Facebook CEO Mark Zuckerberg is testifying before a joint hearing of the Senate Judiciary Committee and Senate Commerce Committee today trying to explain what happened in a massive data breach impacting 87 million users, and assure congress that the largest social media site is protecting your data.
This all stems from the massive data breach connected to Cambridge Analytica (CA), a UK company that has come clean and apologized about collecting data from Facebook users without permission.
"I am sorry that in 2014 SCL Elections (an affiliate of Cambridge Analytica) licensed Facebook data and derivatives from a research company (GSR) that had not received consent from most respondents. The company believed that the data had been obtained in line with Facebook’s terms of service and data protection laws," a letter from CA CEO Dr. Alexander Tayler said.

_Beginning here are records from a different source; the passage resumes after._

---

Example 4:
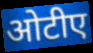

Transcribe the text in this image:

ओटीए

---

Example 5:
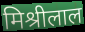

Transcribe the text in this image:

मिश्रीलाल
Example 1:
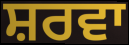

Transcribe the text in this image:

ਸ਼ਰਵਾ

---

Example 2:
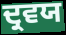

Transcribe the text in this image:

ਦ੍ਰਵਯ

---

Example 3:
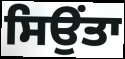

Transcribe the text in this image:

ਸਿਉਂਤਾ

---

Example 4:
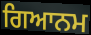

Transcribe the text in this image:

ਗਿਆਨਮ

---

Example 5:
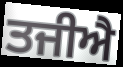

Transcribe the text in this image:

ਤਜੀਐ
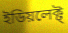
ইডিয়লেক্ট্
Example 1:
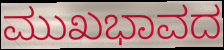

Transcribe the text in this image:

ಮುಖಭಾವದ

When you opened Facebook today, either on your phone or computer, you may have seen one of two messages.
The first is pretty benign saying that Facebook cares about your data.
The second is a bit more worrisome, and means your data was hacked.

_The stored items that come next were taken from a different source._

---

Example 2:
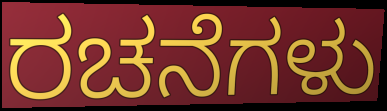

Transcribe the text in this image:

ರಚನೆಗಳು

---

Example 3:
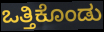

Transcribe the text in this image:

ಒತ್ತಿಕೊಂಡು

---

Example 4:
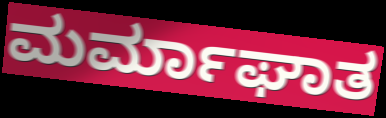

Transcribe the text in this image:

ಮರ್ಮಾಘಾತ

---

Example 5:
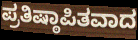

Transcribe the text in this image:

ಪ್ರತಿಷ್ಠಾಪಿತವಾದ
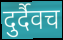
दुर्दैवच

It starts by saying that Facebook has banned the app called "This is Your Digital Life" and says one of your friends may have used it.
The app was a fake personality quiz from CA.
By trying to take the quiz the user had to give the company permission to track all of their Facebook data and that of their friends.
Cambridge Analytica then used that data to create personal profiles and determine how people leaned politically.
CA then sold that information to campaigns to target them with political ads.
In this news release CA claims they did not use any of the data in the 2016 election.
Zuckerberg is going to have to explain how this was allowed to happen, and how it can be stopped in the future on Capital Hill Tuesday and Wednesday.